This dduk, or ricecake, is the base of Chef Jennifer Kim’s signature Dukkbokki Lamb Ragu, which she serves at her award-winning restaurant Passerotto in Chicago. Says Kim: “This dish brings me back to my college days at UIC, which was a five minute walk away from Taylor Street aka Little Italy. Occasionally, I would get mega-homesick for Korean food but typically wouldn’t have the means to get out to K-town; Italian food became my homesick-sub-in because it would elicit the same feelings of comfort that Korean food brought. The dukkbokki dish became an homage of sorts to the period in my life where I started discovering the duality of being Korean-American and how traditions or authenticity is self-derived instead of socially mandated.” Preach, Chef!
What will top your dduk?
Chef Jennifer Kim’s Rice Cakes
- 300 g rice flour
- 180 g glutinous rice flour
- 12 g salt
- 4 g cornstarch
- 400 ml hot water
- sesame oil as needed
- In a bowl, mix all dry ingredients; add half the hot water and incorporate with a wooden spoon; add in rest of water little by little until a shaggy soft dough forms.
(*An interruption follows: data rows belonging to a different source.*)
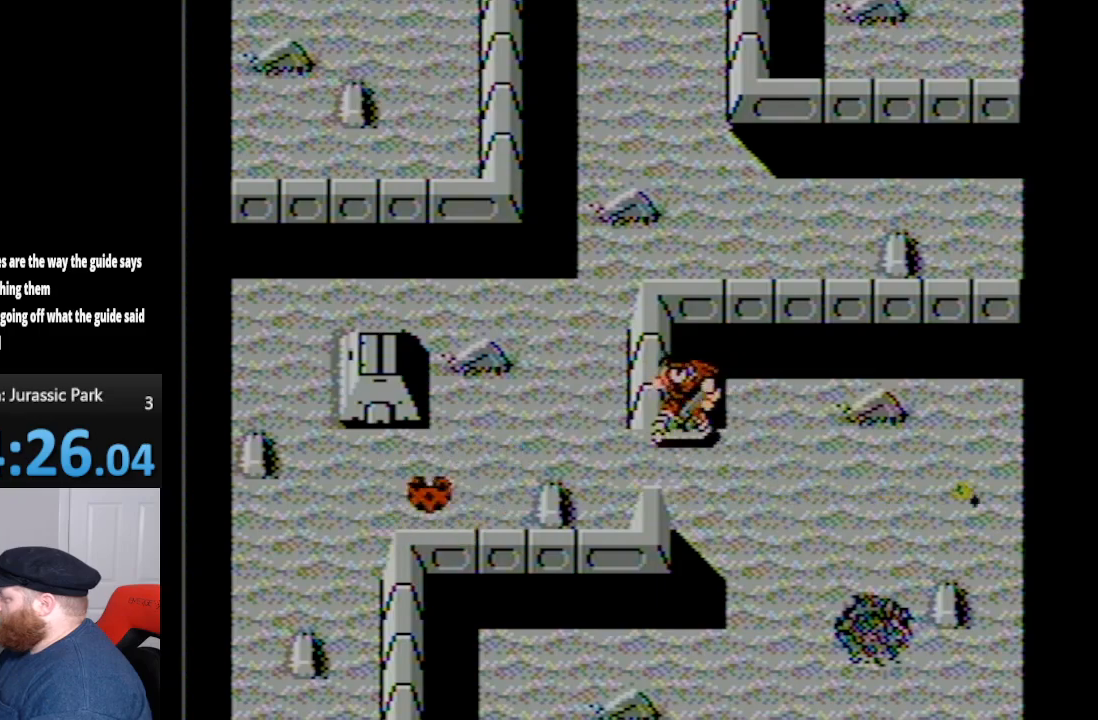
{"buttons": ["DPAD_DOWN"], "events": [[333, "DPAD_LEFT", "up"]]}
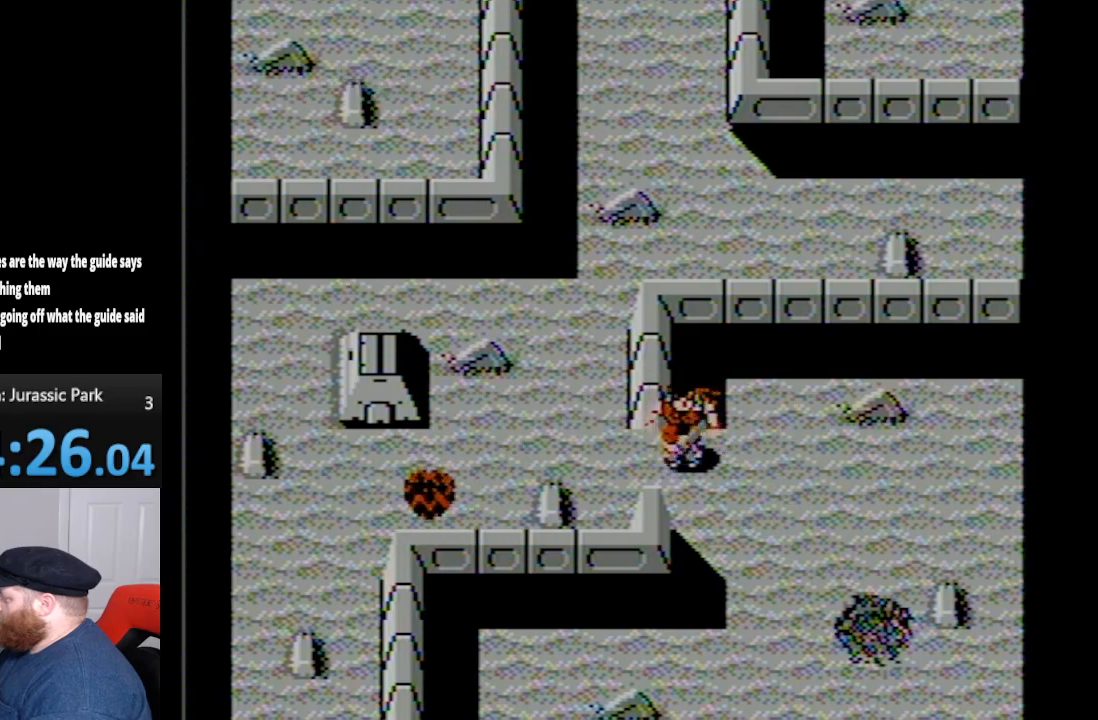
{"buttons": ["DPAD_DOWN", "DPAD_LEFT"], "events": [[133, "DPAD_DOWN", "up"], [133, "DPAD_LEFT", "down"], [483, "DPAD_DOWN", "down"]]}
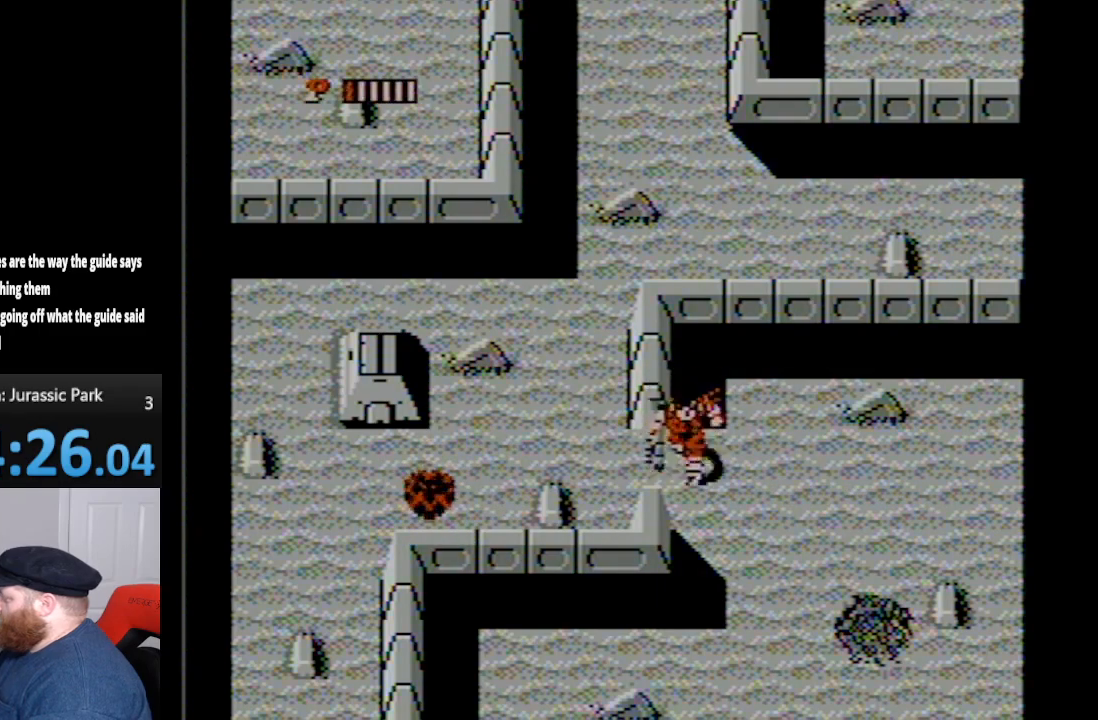
{"buttons": ["DPAD_LEFT"], "events": [[17, "DPAD_LEFT", "up"], [200, "DPAD_LEFT", "down"], [233, "DPAD_DOWN", "up"], [367, "DPAD_DOWN", "down"], [367, "DPAD_LEFT", "up"], [483, "DPAD_DOWN", "up"], [483, "DPAD_LEFT", "down"]]}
- Place in a microwave safe bowl and cover with plastic wrap, making sure to vent a small corner to allow steam to escape.
- Microwave on high 1 minutes; remove plastic wrap and mix thoroughly with a wooden spoon.
- Place plastic back on top, vent, and microwave on high 30 seconds; remove wrap and mix thoroughly again.
- Place plastic back on top, vent, and microwave on high 30 seconds; remove from bowl and place onto a clean work surface that has been oiled with a little bit of sesame oil.
- Pound with the end of a rolling pin or other flat surface for 3-5 minutes; knead for 7-10 minutes until a smooth, elastic dough forms.
- Cut dough into four equal sections; take one section (cover remaining pieces) and start rolling it out into a smooth rope about ½” in diameter; cut into 4″ sections and place onto a parchment lined sheet tray; repeat with remaining dough.
- Bring a pot of salted water to a boil; blanch rice cakes until they float to the top of the water and place onto an oiled sheet tray; cool and portion.
- Top with your favorite sauces, meats, or veggies and enjoy!